In sheets, say I have this:
| Word | Onset |
|---|---|
| bɐ.ˈɾi.ɕiɾ | |
| ˈbɑː.tiɾ | |
| ˌbɛs.bɛ.ˈtɾɑɪ̯.ɕe |
My regexextract in Onset looks like this:
=REGEXEXTRACT(A109,"[.ʔ]ˈ?ˌ?([^ɐɛiouɪɑʊɔ]+)[ɐɛiouɪɑʊɔ]")
Aka: Extract the non-vowels that are preceded by a . (and an optional ˈ or ˌ) and followed by vowels.
I want to extract all instances within a word--this catches only the t in ˈbɑː.tiɾ and throws a #N/A with the others, and if I add another one:
=REGEXEXTRACT(A109,"[.ʔ]ˈ?ˌ?([^ɐɛiouɪɑʊɔ]+)[ɐɛiouɪɑʊɔ]+[.ʔ]ˈ?ˌ?([^ɐɛiouɪɑʊɔ]+)[ɐɛiouɪɑʊɔ]+")

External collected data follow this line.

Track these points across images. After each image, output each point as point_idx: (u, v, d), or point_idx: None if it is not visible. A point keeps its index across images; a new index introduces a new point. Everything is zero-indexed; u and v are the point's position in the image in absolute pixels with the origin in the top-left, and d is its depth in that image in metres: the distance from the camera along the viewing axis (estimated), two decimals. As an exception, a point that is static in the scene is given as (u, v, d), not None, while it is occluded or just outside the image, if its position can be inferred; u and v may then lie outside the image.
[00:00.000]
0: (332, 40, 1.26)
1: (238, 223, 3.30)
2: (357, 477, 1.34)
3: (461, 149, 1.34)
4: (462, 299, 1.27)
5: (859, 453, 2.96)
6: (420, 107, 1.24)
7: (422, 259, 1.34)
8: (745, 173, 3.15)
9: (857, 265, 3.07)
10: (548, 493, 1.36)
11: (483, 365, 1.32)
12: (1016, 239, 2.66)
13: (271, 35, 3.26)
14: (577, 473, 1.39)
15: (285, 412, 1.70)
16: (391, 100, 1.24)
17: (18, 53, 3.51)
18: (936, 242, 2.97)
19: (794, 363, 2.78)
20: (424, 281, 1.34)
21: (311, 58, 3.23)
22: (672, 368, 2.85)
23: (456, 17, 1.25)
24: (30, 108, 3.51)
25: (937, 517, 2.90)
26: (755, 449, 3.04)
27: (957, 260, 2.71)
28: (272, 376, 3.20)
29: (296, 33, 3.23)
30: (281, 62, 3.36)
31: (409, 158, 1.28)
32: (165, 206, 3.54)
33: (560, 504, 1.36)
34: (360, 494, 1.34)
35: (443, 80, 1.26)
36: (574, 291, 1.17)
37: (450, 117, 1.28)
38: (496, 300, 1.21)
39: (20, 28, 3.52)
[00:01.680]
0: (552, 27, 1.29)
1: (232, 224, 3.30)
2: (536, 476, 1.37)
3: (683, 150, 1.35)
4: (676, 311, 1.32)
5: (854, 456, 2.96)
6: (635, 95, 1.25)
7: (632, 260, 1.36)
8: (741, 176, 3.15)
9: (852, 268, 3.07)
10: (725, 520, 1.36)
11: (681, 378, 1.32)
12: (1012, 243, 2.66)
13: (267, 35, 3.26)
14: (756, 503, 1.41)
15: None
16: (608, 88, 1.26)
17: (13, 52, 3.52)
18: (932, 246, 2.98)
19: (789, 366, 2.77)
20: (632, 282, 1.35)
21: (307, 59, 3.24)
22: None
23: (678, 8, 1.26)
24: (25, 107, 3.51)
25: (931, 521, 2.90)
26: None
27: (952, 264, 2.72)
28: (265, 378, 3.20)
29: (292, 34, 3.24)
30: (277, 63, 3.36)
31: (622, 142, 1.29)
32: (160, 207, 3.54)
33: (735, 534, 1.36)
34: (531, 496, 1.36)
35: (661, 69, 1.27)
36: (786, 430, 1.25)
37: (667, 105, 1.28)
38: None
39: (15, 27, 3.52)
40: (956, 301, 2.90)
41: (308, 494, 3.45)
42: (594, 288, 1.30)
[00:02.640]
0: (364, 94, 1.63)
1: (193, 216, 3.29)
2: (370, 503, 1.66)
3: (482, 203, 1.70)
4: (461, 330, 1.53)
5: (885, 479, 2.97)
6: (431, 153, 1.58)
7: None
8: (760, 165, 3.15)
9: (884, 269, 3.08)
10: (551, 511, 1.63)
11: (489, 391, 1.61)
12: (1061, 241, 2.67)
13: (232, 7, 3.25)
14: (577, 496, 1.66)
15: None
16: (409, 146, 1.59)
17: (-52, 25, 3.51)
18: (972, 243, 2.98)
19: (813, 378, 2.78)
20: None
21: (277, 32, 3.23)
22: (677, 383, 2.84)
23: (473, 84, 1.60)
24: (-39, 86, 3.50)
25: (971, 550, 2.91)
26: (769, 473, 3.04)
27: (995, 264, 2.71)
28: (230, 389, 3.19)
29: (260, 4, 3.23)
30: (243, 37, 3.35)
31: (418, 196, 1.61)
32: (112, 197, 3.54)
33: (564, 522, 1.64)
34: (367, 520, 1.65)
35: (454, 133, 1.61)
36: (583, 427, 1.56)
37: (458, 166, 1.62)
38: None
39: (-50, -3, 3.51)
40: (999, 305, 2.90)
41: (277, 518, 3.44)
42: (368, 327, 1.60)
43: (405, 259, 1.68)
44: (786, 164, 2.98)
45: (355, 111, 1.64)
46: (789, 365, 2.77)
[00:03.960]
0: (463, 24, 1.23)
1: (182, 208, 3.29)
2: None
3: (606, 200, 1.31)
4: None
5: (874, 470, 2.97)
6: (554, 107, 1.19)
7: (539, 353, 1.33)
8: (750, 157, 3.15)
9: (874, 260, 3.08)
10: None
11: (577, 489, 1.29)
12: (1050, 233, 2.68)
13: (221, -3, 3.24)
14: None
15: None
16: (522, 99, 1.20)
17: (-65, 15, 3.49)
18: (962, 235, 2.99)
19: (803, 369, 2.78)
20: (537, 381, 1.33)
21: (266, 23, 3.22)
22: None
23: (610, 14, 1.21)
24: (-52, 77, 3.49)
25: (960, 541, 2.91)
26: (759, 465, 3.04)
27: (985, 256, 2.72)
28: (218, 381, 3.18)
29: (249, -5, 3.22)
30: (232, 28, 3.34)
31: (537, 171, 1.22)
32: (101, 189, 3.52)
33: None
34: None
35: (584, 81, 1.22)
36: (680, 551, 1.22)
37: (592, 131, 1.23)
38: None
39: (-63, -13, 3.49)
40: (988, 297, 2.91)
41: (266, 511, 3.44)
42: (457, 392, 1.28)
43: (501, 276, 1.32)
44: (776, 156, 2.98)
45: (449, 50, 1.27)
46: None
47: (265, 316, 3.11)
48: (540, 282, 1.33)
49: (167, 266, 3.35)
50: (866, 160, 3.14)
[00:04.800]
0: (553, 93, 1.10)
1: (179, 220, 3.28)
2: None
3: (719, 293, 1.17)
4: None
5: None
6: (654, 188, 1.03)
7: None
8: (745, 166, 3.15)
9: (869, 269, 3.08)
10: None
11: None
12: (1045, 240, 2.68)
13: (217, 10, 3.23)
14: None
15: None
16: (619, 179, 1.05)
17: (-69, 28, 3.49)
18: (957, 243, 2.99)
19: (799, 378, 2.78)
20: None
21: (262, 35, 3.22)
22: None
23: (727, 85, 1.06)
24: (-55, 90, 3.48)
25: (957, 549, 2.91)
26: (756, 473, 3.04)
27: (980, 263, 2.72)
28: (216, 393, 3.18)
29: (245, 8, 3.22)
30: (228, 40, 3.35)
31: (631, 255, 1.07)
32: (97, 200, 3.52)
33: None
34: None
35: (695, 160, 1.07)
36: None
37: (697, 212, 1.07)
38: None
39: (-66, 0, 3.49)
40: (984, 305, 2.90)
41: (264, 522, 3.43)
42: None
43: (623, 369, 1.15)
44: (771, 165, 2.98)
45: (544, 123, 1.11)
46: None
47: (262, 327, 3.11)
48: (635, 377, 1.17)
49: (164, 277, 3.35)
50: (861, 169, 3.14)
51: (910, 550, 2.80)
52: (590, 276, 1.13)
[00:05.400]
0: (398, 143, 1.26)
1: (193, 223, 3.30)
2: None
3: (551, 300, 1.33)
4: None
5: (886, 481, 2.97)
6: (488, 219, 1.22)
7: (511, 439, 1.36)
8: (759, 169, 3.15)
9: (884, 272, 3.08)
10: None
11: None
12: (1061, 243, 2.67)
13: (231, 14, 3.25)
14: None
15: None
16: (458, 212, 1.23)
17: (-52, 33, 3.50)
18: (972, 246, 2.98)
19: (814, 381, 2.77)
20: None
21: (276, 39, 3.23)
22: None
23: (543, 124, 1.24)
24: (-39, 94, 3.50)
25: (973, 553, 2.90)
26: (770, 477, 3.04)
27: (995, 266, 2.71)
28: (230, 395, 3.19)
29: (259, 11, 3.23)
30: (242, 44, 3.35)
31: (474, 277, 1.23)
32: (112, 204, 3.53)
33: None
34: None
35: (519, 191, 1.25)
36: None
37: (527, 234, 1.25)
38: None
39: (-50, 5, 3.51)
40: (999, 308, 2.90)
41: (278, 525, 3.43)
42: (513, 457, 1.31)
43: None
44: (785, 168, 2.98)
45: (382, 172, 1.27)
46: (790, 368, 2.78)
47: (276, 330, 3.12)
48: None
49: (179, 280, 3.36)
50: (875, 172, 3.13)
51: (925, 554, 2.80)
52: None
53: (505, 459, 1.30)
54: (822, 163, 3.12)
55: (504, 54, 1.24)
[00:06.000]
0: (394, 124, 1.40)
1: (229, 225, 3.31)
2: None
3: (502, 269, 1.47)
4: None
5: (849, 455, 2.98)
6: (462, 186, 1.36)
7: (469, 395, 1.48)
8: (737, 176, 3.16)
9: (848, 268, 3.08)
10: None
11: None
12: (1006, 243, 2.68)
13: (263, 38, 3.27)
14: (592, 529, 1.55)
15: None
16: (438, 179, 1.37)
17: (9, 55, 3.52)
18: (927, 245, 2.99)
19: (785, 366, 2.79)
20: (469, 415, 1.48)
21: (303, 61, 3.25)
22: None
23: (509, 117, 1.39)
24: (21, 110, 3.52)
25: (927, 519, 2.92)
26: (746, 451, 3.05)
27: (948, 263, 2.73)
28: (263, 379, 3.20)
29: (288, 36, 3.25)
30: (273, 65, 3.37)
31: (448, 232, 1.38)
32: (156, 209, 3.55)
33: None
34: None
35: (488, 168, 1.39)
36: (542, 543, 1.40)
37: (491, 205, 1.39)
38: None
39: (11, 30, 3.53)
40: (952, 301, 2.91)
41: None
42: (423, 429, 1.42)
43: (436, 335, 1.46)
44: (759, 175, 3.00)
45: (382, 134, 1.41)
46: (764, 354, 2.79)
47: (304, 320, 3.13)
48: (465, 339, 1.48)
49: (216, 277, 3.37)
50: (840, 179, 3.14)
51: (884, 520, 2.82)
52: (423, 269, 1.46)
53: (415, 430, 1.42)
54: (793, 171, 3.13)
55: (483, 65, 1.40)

This will only catch the ɾ and ɕ within bɐ.ˈɾi.ɕiɾ but throw a #N/A for the rest.
I've tried clustering and adding a plus like so:=REGEXEXTRACT(A99,"([.ʔ]ˈ?ˌ?([^ɐɛiouɪɑʊɔ]+)[ɐɛiouɪɑʊɔ])+")
The the result I get is this:
| Word | Onset | |
|---|---|---|
| bɐ.ˈɾi.ɕiɾ | .ɕi | ɕ |
Which, uh, not what I wanted.
(and I tried the {A, B} thing, and adding the second set with a question mark...)

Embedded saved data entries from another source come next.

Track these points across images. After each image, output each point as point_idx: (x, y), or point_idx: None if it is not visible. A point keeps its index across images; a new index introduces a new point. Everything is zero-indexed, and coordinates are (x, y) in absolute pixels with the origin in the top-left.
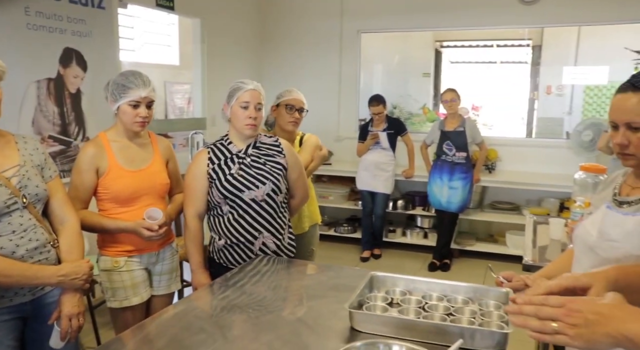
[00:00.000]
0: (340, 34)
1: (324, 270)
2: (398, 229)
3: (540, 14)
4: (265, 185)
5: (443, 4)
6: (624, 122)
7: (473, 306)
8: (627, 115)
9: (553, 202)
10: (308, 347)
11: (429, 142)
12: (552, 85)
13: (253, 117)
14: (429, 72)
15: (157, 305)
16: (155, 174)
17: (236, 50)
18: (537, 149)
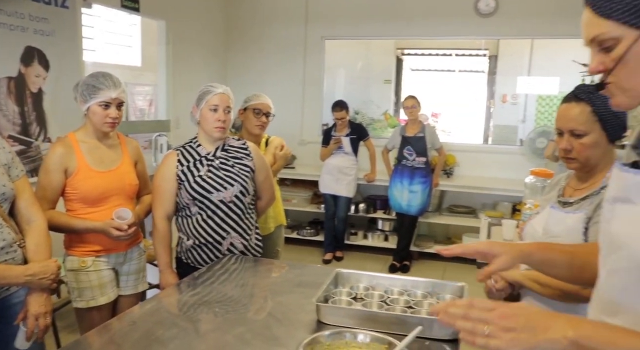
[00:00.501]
0: (305, 39)
1: (290, 269)
2: (360, 231)
3: (495, 27)
4: (234, 186)
5: (404, 14)
6: (568, 129)
7: (431, 299)
8: (571, 123)
9: (507, 206)
10: (278, 338)
11: (390, 147)
12: (507, 94)
13: (222, 120)
14: (390, 79)
15: (124, 306)
16: (124, 175)
17: (201, 53)
18: (492, 155)
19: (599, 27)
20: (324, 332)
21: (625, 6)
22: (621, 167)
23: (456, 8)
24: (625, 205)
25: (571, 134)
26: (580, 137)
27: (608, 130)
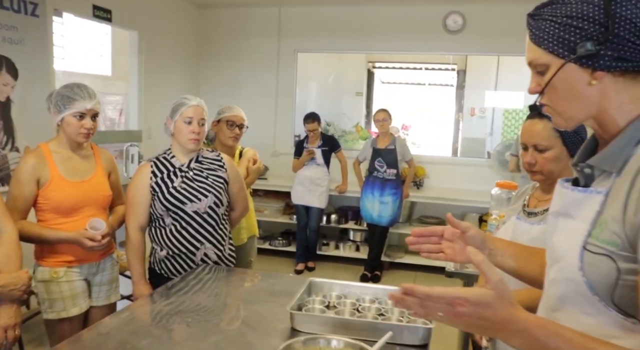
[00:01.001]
0: (278, 52)
1: (264, 278)
2: (331, 242)
3: (463, 43)
4: (208, 198)
5: (376, 29)
6: (532, 144)
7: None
8: (534, 139)
9: (474, 217)
10: (252, 346)
11: (362, 159)
12: (475, 107)
13: (196, 133)
14: (361, 92)
15: (96, 317)
16: (98, 186)
17: (173, 64)
18: (461, 167)
19: (533, 52)
20: (298, 338)
21: (551, 37)
22: (562, 183)
23: (426, 25)
24: (566, 219)
25: (535, 149)
26: (543, 151)
27: (568, 145)
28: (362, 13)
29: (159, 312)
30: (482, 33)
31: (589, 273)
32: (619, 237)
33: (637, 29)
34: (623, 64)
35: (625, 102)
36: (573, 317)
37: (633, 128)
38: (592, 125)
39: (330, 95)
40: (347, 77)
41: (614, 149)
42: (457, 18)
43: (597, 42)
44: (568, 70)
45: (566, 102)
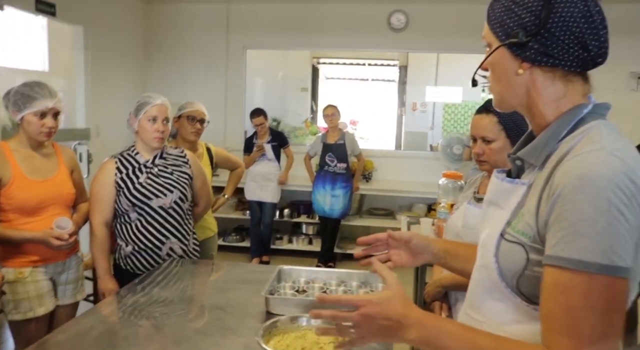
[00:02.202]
0: (227, 49)
1: (231, 268)
2: (285, 236)
3: (406, 41)
4: (173, 193)
5: (323, 26)
6: (480, 136)
7: (366, 289)
8: (482, 131)
9: (422, 207)
10: (232, 328)
11: (312, 154)
12: (416, 102)
13: (161, 131)
14: (306, 87)
15: (62, 315)
16: (62, 184)
17: (120, 61)
18: (406, 160)
19: (485, 28)
20: (280, 317)
21: (497, 18)
22: (496, 173)
23: (371, 23)
24: (495, 208)
25: (482, 141)
26: (489, 143)
27: (511, 137)
28: (311, 10)
29: (136, 303)
30: (425, 31)
31: (502, 260)
32: (531, 229)
33: (569, 29)
34: (549, 60)
35: (553, 98)
36: (487, 302)
37: (558, 124)
38: (526, 116)
39: (276, 92)
40: (292, 73)
41: (538, 143)
42: (401, 16)
43: (529, 33)
44: (502, 53)
45: (499, 84)
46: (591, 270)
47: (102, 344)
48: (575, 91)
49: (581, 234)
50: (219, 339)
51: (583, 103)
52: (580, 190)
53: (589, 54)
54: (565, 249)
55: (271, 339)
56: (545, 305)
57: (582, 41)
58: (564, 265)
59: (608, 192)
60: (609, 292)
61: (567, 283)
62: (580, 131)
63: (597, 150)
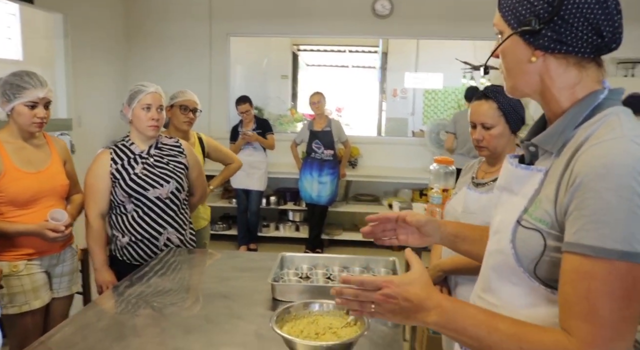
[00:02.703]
0: (210, 36)
1: (231, 256)
2: (272, 223)
3: (390, 27)
4: (170, 183)
5: (308, 12)
6: (480, 122)
7: (368, 274)
8: (481, 117)
9: (407, 192)
10: (239, 315)
11: (299, 141)
12: (397, 88)
13: (155, 119)
14: (287, 75)
15: (57, 308)
16: (55, 175)
17: (101, 49)
18: (391, 145)
19: (496, 16)
20: (293, 303)
21: (509, 6)
22: (509, 159)
23: (355, 9)
24: (509, 194)
25: (482, 126)
26: (489, 129)
27: (510, 123)
28: None
29: (140, 295)
30: (409, 18)
31: (519, 246)
32: (549, 216)
33: (583, 16)
34: (562, 47)
35: (568, 85)
36: (503, 286)
37: (574, 111)
38: (539, 102)
39: (256, 79)
40: (272, 60)
41: (554, 130)
42: (386, 3)
43: (542, 20)
44: (514, 41)
45: (512, 71)
46: (612, 257)
47: (111, 335)
48: (589, 77)
49: (603, 222)
50: (229, 326)
51: (598, 89)
52: (602, 178)
53: (603, 40)
54: (586, 237)
55: (284, 325)
56: (565, 291)
57: (597, 27)
58: (585, 253)
59: (630, 181)
60: (629, 278)
61: (588, 270)
62: (597, 118)
63: (618, 138)
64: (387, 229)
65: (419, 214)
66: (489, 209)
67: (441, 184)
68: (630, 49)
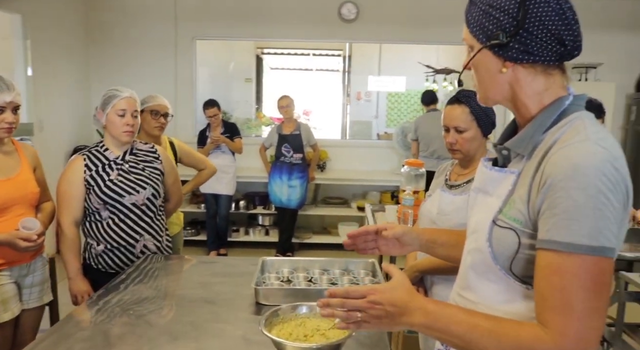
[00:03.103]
0: (175, 39)
1: (210, 262)
2: (241, 228)
3: (356, 31)
4: (146, 189)
5: (275, 16)
6: (453, 126)
7: (349, 276)
8: (454, 121)
9: (375, 194)
10: (227, 320)
11: (268, 145)
12: (361, 91)
13: (130, 124)
14: (251, 78)
15: (28, 320)
16: (26, 183)
17: (61, 51)
18: (358, 148)
19: (464, 32)
20: (281, 306)
21: (476, 22)
22: (483, 162)
23: (322, 13)
24: (484, 196)
25: (455, 130)
26: (462, 132)
27: (482, 127)
28: (261, 0)
29: (121, 303)
30: (375, 22)
31: (495, 245)
32: (523, 215)
33: (546, 27)
34: (530, 57)
35: (536, 92)
36: (481, 284)
37: (542, 116)
38: (510, 109)
39: (220, 83)
40: (236, 63)
41: (525, 135)
42: (352, 7)
43: (508, 34)
44: (484, 54)
45: (484, 82)
46: (582, 252)
47: (97, 345)
48: (555, 84)
49: (572, 219)
50: (216, 332)
51: (564, 95)
52: (571, 179)
53: (566, 48)
54: (557, 234)
55: (272, 328)
56: (540, 285)
57: (559, 37)
58: (557, 249)
59: (596, 180)
60: (597, 271)
61: (560, 264)
62: (564, 122)
63: (583, 140)
64: (368, 240)
65: (397, 226)
66: (462, 210)
67: (412, 186)
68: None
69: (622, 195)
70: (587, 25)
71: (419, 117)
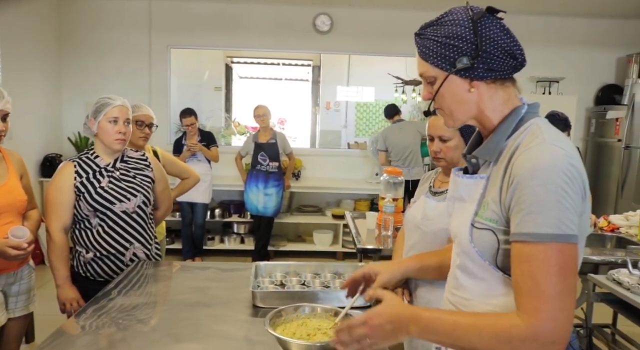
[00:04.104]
0: (150, 47)
1: (202, 268)
2: (216, 236)
3: (329, 42)
4: (137, 197)
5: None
6: (437, 135)
7: (340, 279)
8: (439, 131)
9: (349, 203)
10: (227, 322)
11: (244, 154)
12: (330, 101)
13: (123, 132)
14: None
15: (13, 329)
16: (13, 191)
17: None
18: (330, 157)
19: (423, 66)
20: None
21: (435, 54)
22: (455, 172)
23: (296, 24)
24: (460, 202)
25: (440, 139)
26: (446, 141)
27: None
28: (236, 10)
29: (120, 308)
30: (347, 34)
31: (477, 245)
32: (497, 214)
33: (499, 45)
34: (492, 74)
35: (497, 104)
36: (471, 282)
37: (504, 125)
38: (475, 124)
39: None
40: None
41: (491, 143)
42: (326, 19)
43: (471, 57)
44: (451, 80)
45: (452, 106)
46: (546, 240)
47: (102, 348)
48: (511, 95)
49: (536, 212)
50: (218, 333)
51: (519, 105)
52: (533, 177)
53: (517, 61)
54: (525, 226)
55: (276, 328)
56: (514, 274)
57: (510, 52)
58: (526, 239)
59: (555, 177)
60: (562, 256)
61: (528, 253)
62: (522, 129)
63: (541, 143)
64: (359, 284)
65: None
66: (445, 216)
67: (392, 194)
68: (547, 69)
69: (579, 188)
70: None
71: (386, 129)
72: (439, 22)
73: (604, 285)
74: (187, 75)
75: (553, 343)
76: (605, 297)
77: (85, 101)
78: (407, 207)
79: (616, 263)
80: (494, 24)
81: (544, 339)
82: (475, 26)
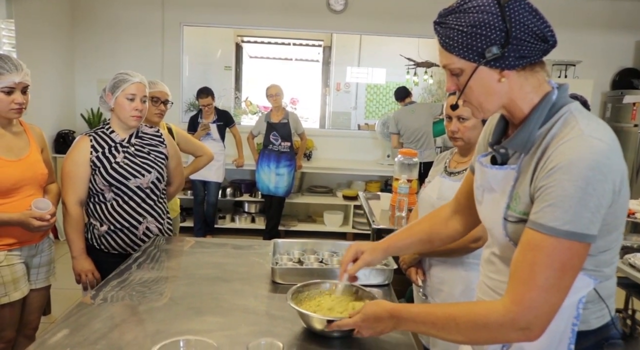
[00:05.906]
0: (162, 25)
1: (217, 245)
2: (227, 215)
3: (343, 22)
4: (151, 173)
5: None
6: (456, 115)
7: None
8: (458, 111)
9: (360, 184)
10: (247, 297)
11: (256, 133)
12: (340, 82)
13: (139, 109)
14: (230, 66)
15: (35, 300)
16: (35, 164)
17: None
18: (340, 138)
19: (446, 58)
20: (306, 282)
21: (461, 45)
22: (480, 160)
23: (310, 3)
24: (489, 193)
25: (458, 119)
26: (464, 121)
27: None
28: None
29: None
30: (362, 14)
31: (514, 237)
32: (528, 206)
33: (530, 30)
34: (524, 61)
35: (527, 92)
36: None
37: (535, 114)
38: (503, 112)
39: (200, 70)
40: (216, 51)
41: (523, 134)
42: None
43: (501, 45)
44: (480, 72)
45: (482, 98)
46: (560, 236)
47: (128, 320)
48: (540, 80)
49: (557, 206)
50: (240, 307)
51: (549, 90)
52: (566, 171)
53: (549, 43)
54: (542, 217)
55: (298, 303)
56: (516, 258)
57: (542, 35)
58: (539, 229)
59: (587, 173)
60: (569, 254)
61: (538, 244)
62: (556, 118)
63: (578, 136)
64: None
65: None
66: None
67: (406, 175)
68: (563, 52)
69: (612, 183)
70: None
71: (397, 111)
72: (461, 8)
73: (619, 269)
74: (198, 54)
75: (527, 329)
76: (620, 281)
77: (97, 78)
78: (421, 187)
79: (632, 248)
80: (522, 6)
81: (519, 324)
82: (503, 11)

So what I'm looking for is
| Word | Onset | ||
|---|---|---|---|
| bɐ.ˈɾi.ɕiɾ | ɾ | ɕ | |
| ˈbɑː.tiɾ | t | ||
| ˌbɛs.bɛ.ˈtɾɑɪ̯.ɕe | b, tr, ɕ | tr | ɕ |
Or maybe
| Word | Onset |
|---|---|
| bɐ.ˈɾi.ɕiɾ | ɾ, ɕ |
| ˈbɑː.tiɾ | t |
| ˌbɛs.bɛ.ˈtɾɑɪ̯.ɕe | b, tr, ɕ |
I've tried (Oh, my god, have I tried) to look for a solution, but ultimately I don't understand regex well enough, to begin with, to properly apply the suggested solutions I've found... I'm hoping someone will bend this out of iron rail for me.